In article <linux.kernel.Pine.LNX.3.95.970808082754.18159A-100000@pc7537.hil.siemens.at>,
Ingo Molnar <mingo@pc7537.hil.siemens.at> wrote:
>
>On Thu, 7 Aug 1997, Linus Torvalds wrote:
>
>> The thing that makes me think that having the VFS layer handle
>> case-insenstitivity (but nothing else) is a good idea is that it can
>> potentially be useful even for things like ext2fs. Imagine having not to
>> worry about case in DOSEMU or Wine, but instead doing
>>
>> int fd = open("/dosc/windows/windows.ini", O_NOCASE | O_RDONLY);
>>
>> and it would work even if it was a ext2 filesystem?
>
>hm, another thing we didnt think of so far: all these
>'cross-lookup-system' tools have to convert '\' to '/'
>anyway. So we could well say 'hey if you convert, do
>it right!'.

No they don't; MS-DOS supports `/' as a directory separator as well
as `\' (the version of DR-DOS that Atari used on the ST doesn't, but
that's a pretty trivial detail); all Linux needs to worry about is
making sure that `\' doesn't get written into a filename on a fat
filesystem. (The only place I could see wanting to map `/' to `\'
would be if you wanted to write scripts that worked on both dos and
Linux, for that highly sought after port of COMMAND.COM to Linux.)

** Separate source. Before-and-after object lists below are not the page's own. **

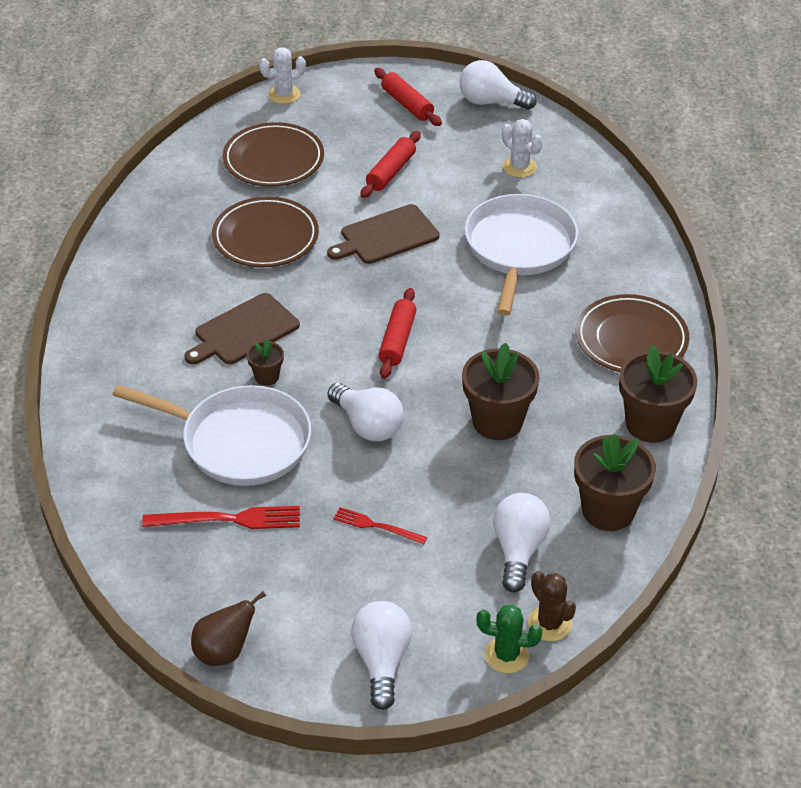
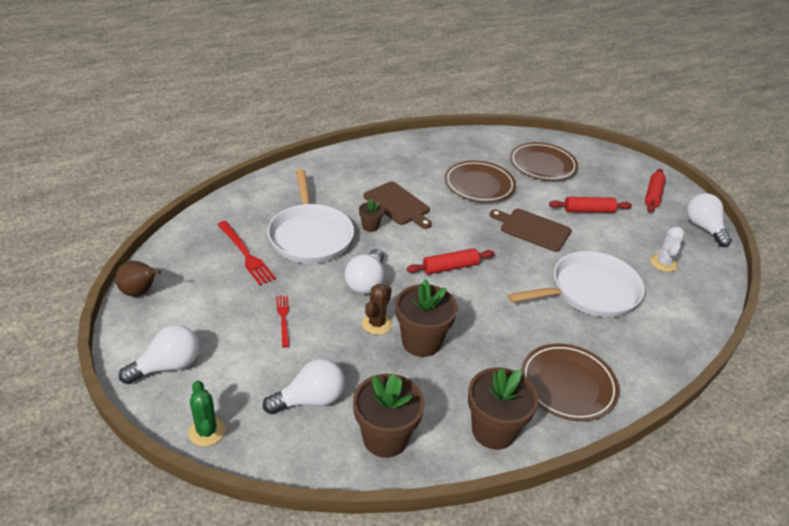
camera: 55 degrees right, 5 degrees down
brown cutting board [185,293,300,364] -> brown cutting board turned 150 degrees counterclockwise [363,181,432,229]
white cactus [259,47,306,104] -> none
brown cactus [528,571,576,641] -> brown cactus moved to [362,284,392,335]

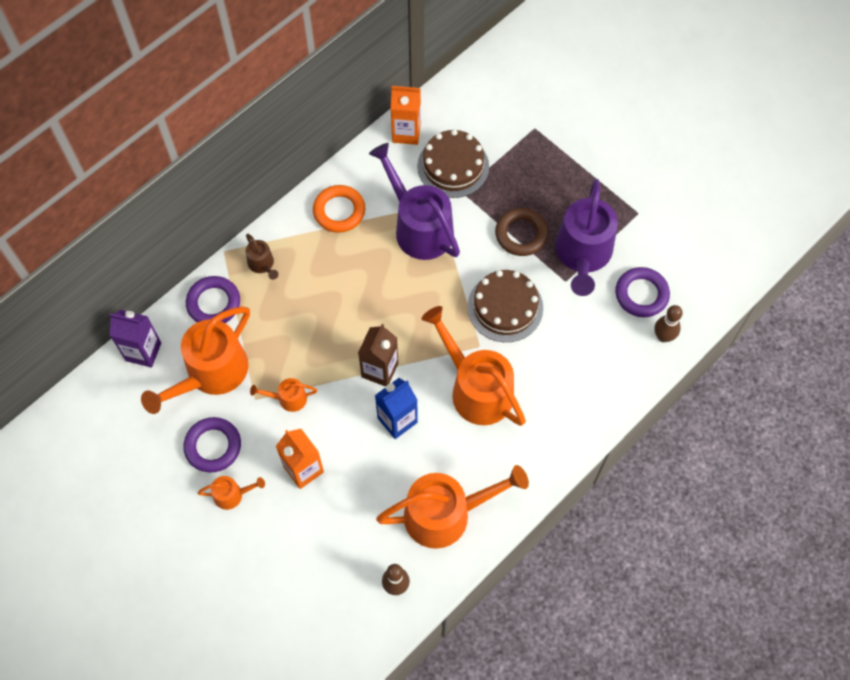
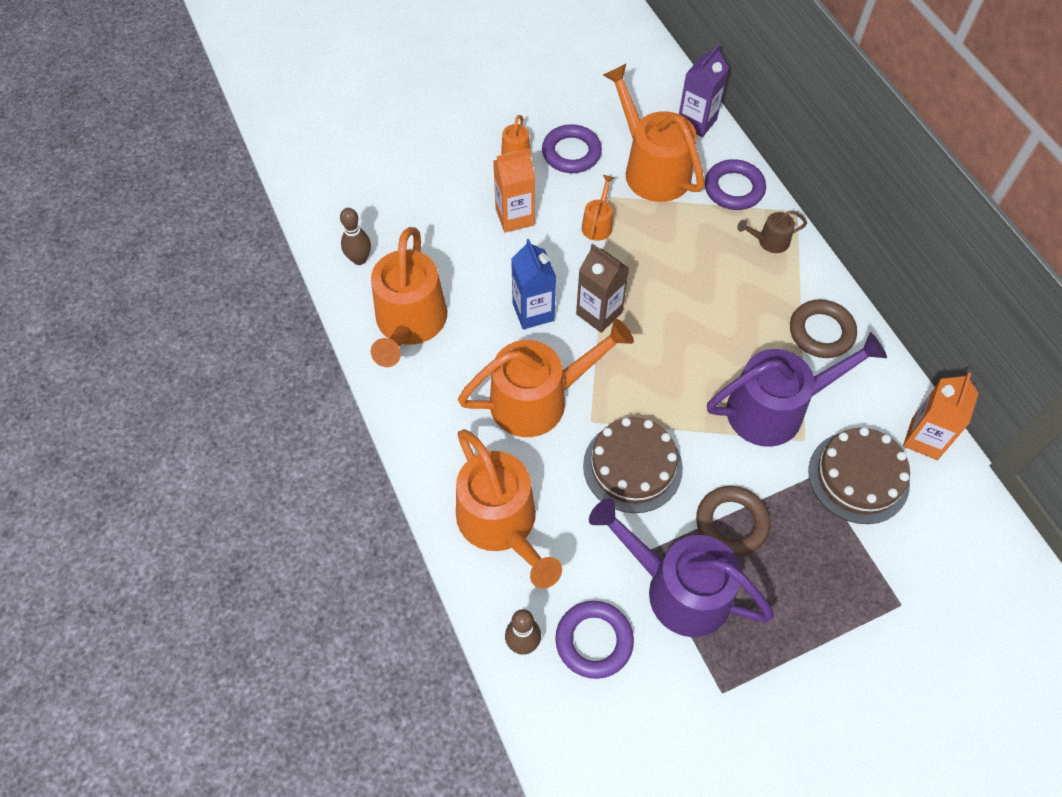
camera: 110 degrees right, 5 degrees down
orange ring [313,185,365,233] -> brown ring [790,299,857,358]
none -> orange watering can [456,429,562,589]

The idea of pushing a filesystem-specific name translation up into the
upper levels of the vfs doesn't seem like the most sensible way of
doing things; if I was to write a files-11 filesystem (in living
rad-50) for Linux, I'd certainly not want to push the fascist naming
rules anywhere outside that particular filesystem.